Combat is treated similarly. Similarly to what? Similarly to whole d20 Modern ethos in the game – it’s pretty much as you’re used to but it’s changed when it needs to be. Similarly to the advanced classes – there’s a lot of good ideas here but not so much that we begin to smell “filler”. There are initiative penalties, for example, when trying to draw a longarm weapon.

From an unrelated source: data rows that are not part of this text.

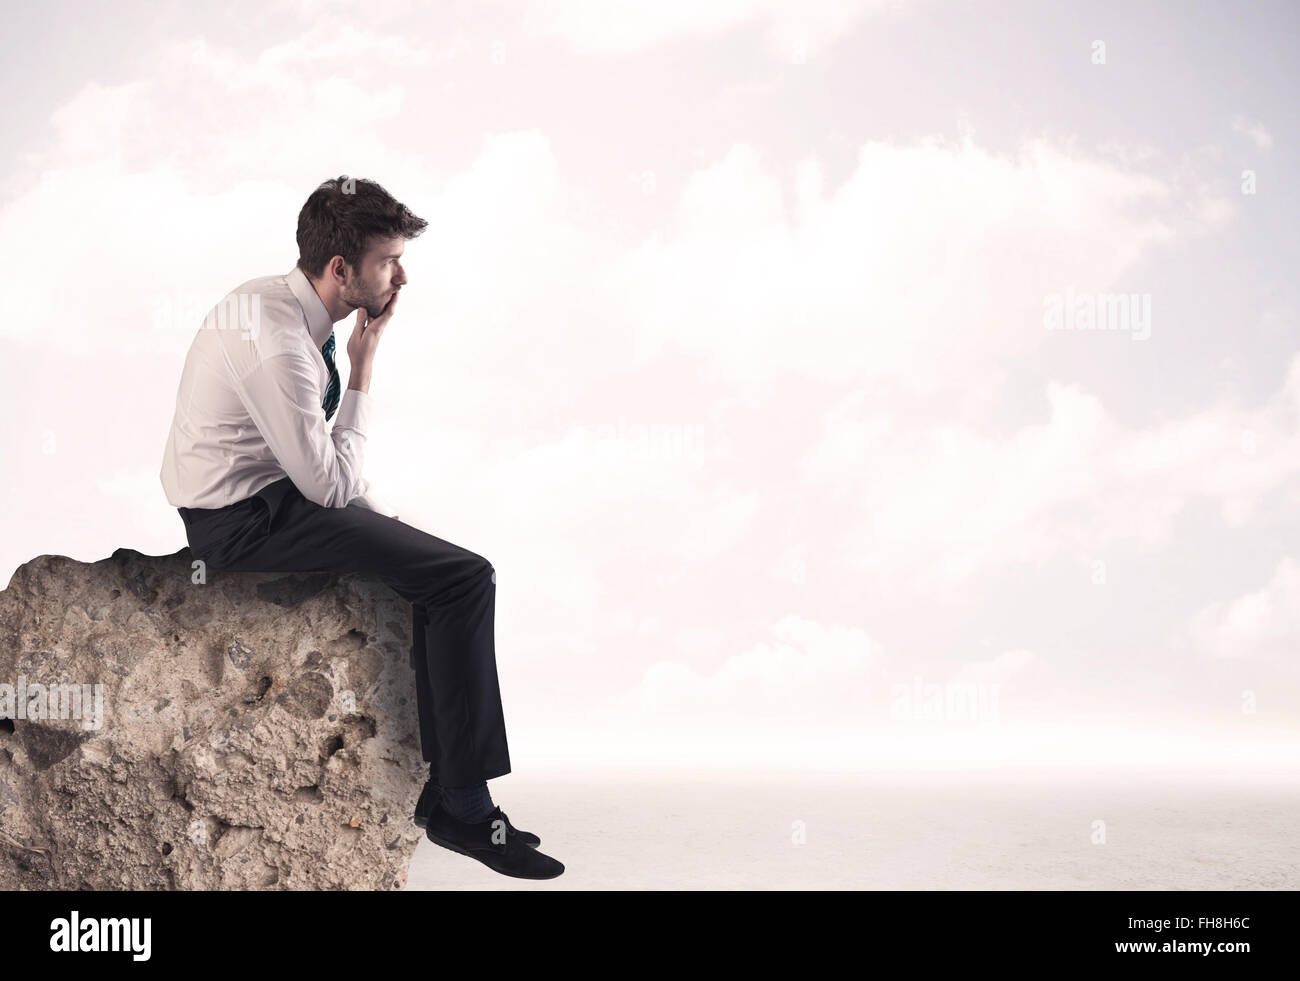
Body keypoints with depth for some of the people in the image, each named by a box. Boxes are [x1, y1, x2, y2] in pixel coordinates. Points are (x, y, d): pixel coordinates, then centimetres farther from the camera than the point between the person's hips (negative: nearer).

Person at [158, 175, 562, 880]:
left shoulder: (274, 302, 10)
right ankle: (464, 809, -8)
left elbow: (323, 464, 19)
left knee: (437, 564, 12)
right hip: (246, 521, -10)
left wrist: (381, 519, 10)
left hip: (262, 502, 10)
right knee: (465, 577, -15)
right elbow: (330, 483, -19)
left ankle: (442, 784, 14)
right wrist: (363, 367, -12)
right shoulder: (276, 338, -22)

For me, the biggest challenge in running a Western adventure is the setting itself. What, no orcs? Attacked by robbers again? If you’re fussy (like me) you’ll want to know just how much of a challenge it is to go from town to town. How much of a deal is it to be forced out of town? The Trail section has all this in; including appropriate travelling times. The Critters chapter, which follows, is something of a bestiary although it is hard not to smirk a little as it details such hazards as “beavers”, “pigs” and “otters”. Run for the hills! Get out the big guns! It’s an otter! Nevertheless the Critters’ rules for poison and snakes are valuable and I expect they’ll be used game after game.

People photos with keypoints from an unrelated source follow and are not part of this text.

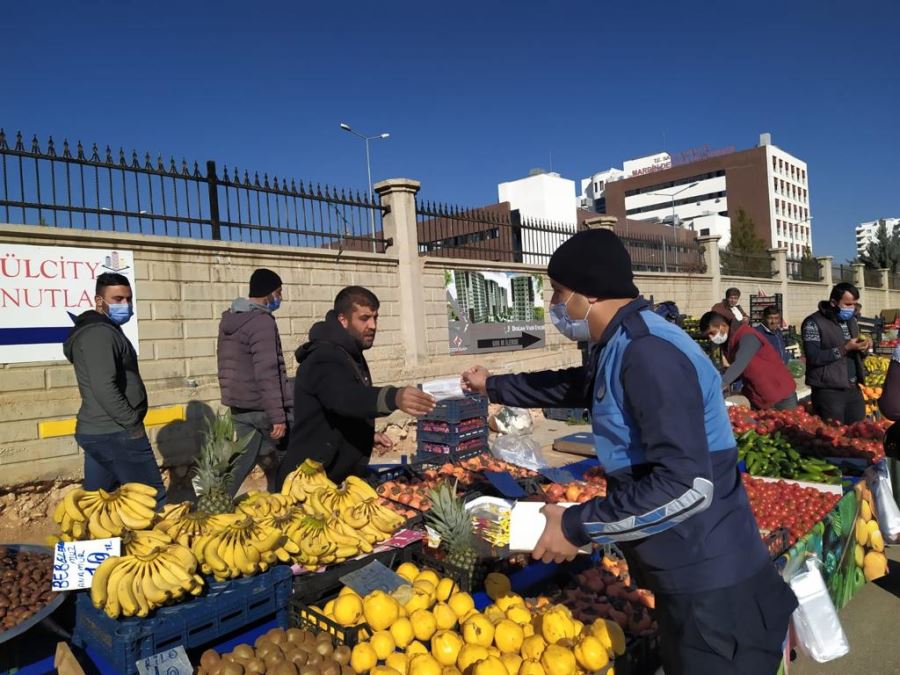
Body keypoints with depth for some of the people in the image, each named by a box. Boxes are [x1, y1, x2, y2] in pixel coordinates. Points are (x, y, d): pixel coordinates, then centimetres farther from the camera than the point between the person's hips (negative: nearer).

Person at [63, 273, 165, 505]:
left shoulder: (99, 331, 18)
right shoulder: (100, 333, -16)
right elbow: (105, 388, -26)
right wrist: (133, 424, -17)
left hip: (96, 431, 10)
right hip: (115, 434, -10)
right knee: (152, 498, -3)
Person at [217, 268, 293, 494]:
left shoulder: (228, 319, 13)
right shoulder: (262, 321, -16)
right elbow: (267, 374, -22)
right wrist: (278, 416, -22)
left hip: (238, 407, 8)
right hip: (263, 408, -8)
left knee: (243, 461, 14)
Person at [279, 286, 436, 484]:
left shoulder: (351, 355, 11)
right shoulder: (325, 358, -21)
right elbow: (344, 396, -41)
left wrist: (368, 435, 8)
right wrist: (393, 397, -58)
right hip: (314, 478, -9)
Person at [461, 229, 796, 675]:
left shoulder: (647, 354, -25)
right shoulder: (619, 348, 7)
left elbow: (687, 485, -31)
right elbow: (573, 385, 27)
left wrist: (578, 526, -23)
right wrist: (493, 386, 34)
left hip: (708, 578, -10)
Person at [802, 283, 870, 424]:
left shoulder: (851, 321, 15)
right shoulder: (814, 323, -10)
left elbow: (854, 354, 22)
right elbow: (814, 357, -20)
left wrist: (862, 349, 0)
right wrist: (845, 349, -22)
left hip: (853, 388, 7)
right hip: (828, 391, -7)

I’m not a huge fan of Westerns as a RPG environment. The Western with a twist (zombie cowboys) seem to do it just as well plus bring a host off added extra. Sidewinder: Recoiled is an exception to my general likes and dislikes. I liked this RPG. It is an RPG and not a supplement either. It could well be an official Western extension for the official d20 Modern rules (and is this probably why Green Ronin got involved). Dog House Rules are new kids on the block and they’ve made an impression here. This is a noteworthy publication. It’s certainly what I’d use for Western d20. The game owes a lot to Citizen Games’ Sidewinder: Wild West Adventures but despite lurking on their Yahoo Group for years I’ve not yet been drawn into that setting in quite the way that reading Recoiled did. Kudos, then, to Dog House.

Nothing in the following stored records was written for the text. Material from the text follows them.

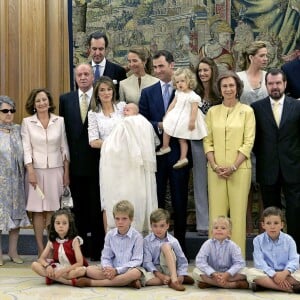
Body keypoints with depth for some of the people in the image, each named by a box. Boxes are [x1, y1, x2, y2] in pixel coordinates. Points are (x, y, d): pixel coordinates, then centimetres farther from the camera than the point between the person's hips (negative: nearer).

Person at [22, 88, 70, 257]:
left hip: (55, 170, 1)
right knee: (37, 210, 1)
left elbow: (64, 148, 8)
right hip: (36, 170, -1)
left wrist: (66, 172, 6)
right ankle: (41, 248, 7)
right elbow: (26, 148, -1)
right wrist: (30, 171, -9)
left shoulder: (59, 121, 5)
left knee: (52, 210, 2)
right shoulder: (27, 122, 1)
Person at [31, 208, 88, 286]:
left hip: (71, 270, -4)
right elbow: (41, 259, -1)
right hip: (56, 269, 4)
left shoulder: (74, 240, -10)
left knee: (82, 270, -37)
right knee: (34, 265, -17)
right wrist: (47, 265, -23)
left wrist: (63, 270, -27)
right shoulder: (52, 241, 2)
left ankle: (52, 278, -25)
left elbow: (80, 263, -17)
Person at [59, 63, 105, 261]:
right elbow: (63, 129, 7)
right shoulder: (66, 99, 9)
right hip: (75, 163, 3)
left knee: (97, 207, 3)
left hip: (96, 161, -3)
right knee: (78, 207, 10)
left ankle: (97, 248, 13)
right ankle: (79, 248, 20)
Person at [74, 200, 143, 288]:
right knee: (89, 269, -19)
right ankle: (127, 281, -26)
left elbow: (136, 261, -10)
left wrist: (117, 270, -20)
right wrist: (107, 268, -17)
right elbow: (106, 257, 7)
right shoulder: (110, 235, 5)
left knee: (135, 273, -38)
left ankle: (92, 282, -31)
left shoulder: (137, 236, -6)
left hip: (128, 270, -3)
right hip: (112, 269, 3)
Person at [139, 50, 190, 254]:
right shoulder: (148, 93, 9)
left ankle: (180, 243, 17)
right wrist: (159, 126, -11)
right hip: (155, 153, 2)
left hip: (179, 153, -2)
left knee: (180, 201, 6)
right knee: (156, 199, 8)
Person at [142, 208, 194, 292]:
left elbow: (183, 261, -2)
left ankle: (174, 279, -31)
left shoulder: (173, 241, -4)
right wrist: (161, 276, -22)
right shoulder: (147, 241, -4)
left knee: (166, 246, -24)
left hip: (169, 269, 0)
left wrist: (181, 276, -19)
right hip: (155, 271, 0)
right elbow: (147, 262, -10)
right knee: (144, 278, -36)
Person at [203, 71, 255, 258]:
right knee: (216, 212, 2)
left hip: (239, 169, -2)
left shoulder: (247, 111, 2)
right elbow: (207, 141, 7)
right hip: (216, 170, 2)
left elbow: (248, 142, -3)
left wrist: (233, 167, -10)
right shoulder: (213, 111, 10)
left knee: (238, 212, 0)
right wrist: (214, 165, -6)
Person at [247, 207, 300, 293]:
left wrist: (285, 273, -29)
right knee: (251, 273, -32)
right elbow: (259, 262, -12)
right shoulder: (258, 240, -2)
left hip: (286, 273, 0)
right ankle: (290, 288, -33)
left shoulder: (289, 240, 1)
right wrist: (273, 275, -26)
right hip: (267, 273, 0)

On one level it’s a no brainer. Want d20 Western – rush to Sidewinder: Recoiled. On closer inspection there’s still little change – rush to Sidewinder: Recoiled. GameWyrd’s review scale gives a product which professionally achieves what it sets out to do a 5/10. Sidewinder gets this. Sidewinder: Recoiled gets plus one for being especially atmospheric and plus one for some nice, supportive game mechanics, (grit, for example) and comes to 7/10. That’s good going. That’s an A. I think we’re still left to an experienced GM to get as much mileage out of the Western setting without resort to more of the same adventures and its here that this Sidewinder might have reached 8/10 but doesn’t quite make it. Nevertheless, Sidewinder: Recoiled does very well and is all the more successful for not being a cheesefest of repeated clichés.